* **INSTRUCTIONS TO FOLLOW**
Please copy out the source text of every item below line for line, without changing a single character.

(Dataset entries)

= = = =

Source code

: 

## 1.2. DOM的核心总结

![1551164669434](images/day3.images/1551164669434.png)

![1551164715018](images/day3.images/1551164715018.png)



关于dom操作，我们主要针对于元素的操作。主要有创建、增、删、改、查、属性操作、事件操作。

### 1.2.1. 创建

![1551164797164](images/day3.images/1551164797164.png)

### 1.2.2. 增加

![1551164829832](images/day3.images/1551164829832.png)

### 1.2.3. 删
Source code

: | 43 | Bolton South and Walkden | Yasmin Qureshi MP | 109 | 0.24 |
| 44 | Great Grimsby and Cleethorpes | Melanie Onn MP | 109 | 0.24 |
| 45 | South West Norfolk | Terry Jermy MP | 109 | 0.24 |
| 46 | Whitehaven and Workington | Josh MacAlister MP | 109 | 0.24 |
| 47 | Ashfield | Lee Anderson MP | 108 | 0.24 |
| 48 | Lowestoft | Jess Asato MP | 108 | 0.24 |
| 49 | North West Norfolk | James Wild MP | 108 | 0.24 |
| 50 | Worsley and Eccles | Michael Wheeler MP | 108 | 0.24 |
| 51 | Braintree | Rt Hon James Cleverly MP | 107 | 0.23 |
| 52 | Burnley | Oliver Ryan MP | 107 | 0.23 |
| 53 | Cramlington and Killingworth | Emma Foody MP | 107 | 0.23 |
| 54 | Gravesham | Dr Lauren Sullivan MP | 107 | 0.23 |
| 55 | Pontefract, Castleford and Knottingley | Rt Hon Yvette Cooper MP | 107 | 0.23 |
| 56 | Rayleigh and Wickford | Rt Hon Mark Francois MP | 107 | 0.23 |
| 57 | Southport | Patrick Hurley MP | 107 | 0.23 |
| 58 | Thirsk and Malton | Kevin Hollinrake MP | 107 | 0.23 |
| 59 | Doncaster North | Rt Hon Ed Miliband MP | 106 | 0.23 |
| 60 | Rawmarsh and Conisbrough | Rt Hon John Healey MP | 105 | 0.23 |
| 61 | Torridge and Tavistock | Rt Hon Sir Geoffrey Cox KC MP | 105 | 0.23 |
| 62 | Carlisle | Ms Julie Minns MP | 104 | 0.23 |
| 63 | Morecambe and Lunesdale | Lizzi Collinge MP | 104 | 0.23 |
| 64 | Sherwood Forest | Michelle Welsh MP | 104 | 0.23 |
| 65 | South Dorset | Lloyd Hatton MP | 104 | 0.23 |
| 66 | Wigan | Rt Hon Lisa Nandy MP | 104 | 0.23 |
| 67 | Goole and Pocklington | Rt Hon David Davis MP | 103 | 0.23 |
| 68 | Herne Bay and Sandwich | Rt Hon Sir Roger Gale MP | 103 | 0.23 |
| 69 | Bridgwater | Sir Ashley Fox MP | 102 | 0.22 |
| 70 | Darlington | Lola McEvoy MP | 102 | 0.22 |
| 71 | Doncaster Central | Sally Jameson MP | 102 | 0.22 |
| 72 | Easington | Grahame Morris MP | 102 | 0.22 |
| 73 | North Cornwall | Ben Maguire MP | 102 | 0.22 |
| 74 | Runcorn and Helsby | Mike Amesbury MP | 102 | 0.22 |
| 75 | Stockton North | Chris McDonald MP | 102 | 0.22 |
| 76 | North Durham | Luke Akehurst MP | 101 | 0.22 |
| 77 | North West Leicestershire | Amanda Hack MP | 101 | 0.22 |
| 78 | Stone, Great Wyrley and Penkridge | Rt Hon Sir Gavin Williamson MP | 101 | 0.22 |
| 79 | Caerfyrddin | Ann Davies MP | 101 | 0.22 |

= = = =

* **REPLY TO THE EXERCISE**
Source code

: 

## 1.2. DOM的核心总结

![1551164669434](images/day3.images/1551164669434.png)

![1551164715018](images/day3.images/1551164715018.png)



关于dom操作，我们主要针对于元素的操作。主要有创建、增、删、改、查、属性操作、事件操作。

### 1.2.1. 创建

![1551164797164](images/day3.images/1551164797164.png)

### 1.2.2. 增加

![1551164829832](images/day3.images/1551164829832.png)

### 1.2.3. 删
Source code

: | 43 | Bolton South and Walkden | Yasmin Qureshi MP | 109 | 0.24 |
| 44 | Great Grimsby and Cleethorpes | Melanie Onn MP | 109 | 0.24 |
| 45 | South West Norfolk | Terry Jermy MP | 109 | 0.24 |
| 46 | Whitehaven and Workington | Josh MacAlister MP | 109 | 0.24 |
| 47 | Ashfield | Lee Anderson MP | 108 | 0.24 |
| 48 | Lowestoft | Jess Asato MP | 108 | 0.24 |
| 49 | North West Norfolk | James Wild MP | 108 | 0.24 |
| 50 | Worsley and Eccles | Michael Wheeler MP | 108 | 0.24 |
| 51 | Braintree | Rt Hon James Cleverly MP | 107 | 0.23 |
| 52 | Burnley | Oliver Ryan MP | 107 | 0.23 |
| 53 | Cramlington and Killingworth | Emma Foody MP | 107 | 0.23 |
| 54 | Gravesham | Dr Lauren Sullivan MP | 107 | 0.23 |
| 55 | Pontefract, Castleford and Knottingley | Rt Hon Yvette Cooper MP | 107 | 0.23 |
| 56 | Rayleigh and Wickford | Rt Hon Mark Francois MP | 107 | 0.23 |
| 57 | Southport | Patrick Hurley MP | 107 | 0.23 |
| 58 | Thirsk and Malton | Kevin Hollinrake MP | 107 | 0.23 |
| 59 | Doncaster North | Rt Hon Ed Miliband MP | 106 | 0.23 |
| 60 | Rawmarsh and Conisbrough | Rt Hon John Healey MP | 105 | 0.23 |
| 61 | Torridge and Tavistock | Rt Hon Sir Geoffrey Cox KC MP | 105 | 0.23 |
| 62 | Carlisle | Ms Julie Minns MP | 104 | 0.23 |
| 63 | Morecambe and Lunesdale | Lizzi Collinge MP | 104 | 0.23 |
| 64 | Sherwood Forest | Michelle Welsh MP | 104 | 0.23 |
| 65 | South Dorset | Lloyd Hatton MP | 104 | 0.23 |
| 66 | Wigan | Rt Hon Lisa Nandy MP | 104 | 0.23 |
| 67 | Goole and Pocklington | Rt Hon David Davis MP | 103 | 0.23 |
| 68 | Herne Bay and Sandwich | Rt Hon Sir Roger Gale MP | 103 | 0.23 |
| 69 | Bridgwater | Sir Ashley Fox MP | 102 | 0.22 |
| 70 | Darlington | Lola McEvoy MP | 102 | 0.22 |
| 71 | Doncaster Central | Sally Jameson MP | 102 | 0.22 |
| 72 | Easington | Grahame Morris MP | 102 | 0.22 |
| 73 | North Cornwall | Ben Maguire MP | 102 | 0.22 |
| 74 | Runcorn and Helsby | Mike Amesbury MP | 102 | 0.22 |
| 75 | Stockton North | Chris McDonald MP | 102 | 0.22 |
| 76 | North Durham | Luke Akehurst MP | 101 | 0.22 |
| 77 | North West Leicestershire | Amanda Hack MP | 101 | 0.22 |
| 78 | Stone, Great Wyrley and Penkridge | Rt Hon Sir Gavin Williamson MP | 101 | 0.22 |
| 79 | Caerfyrddin | Ann Davies MP | 101 | 0.22 |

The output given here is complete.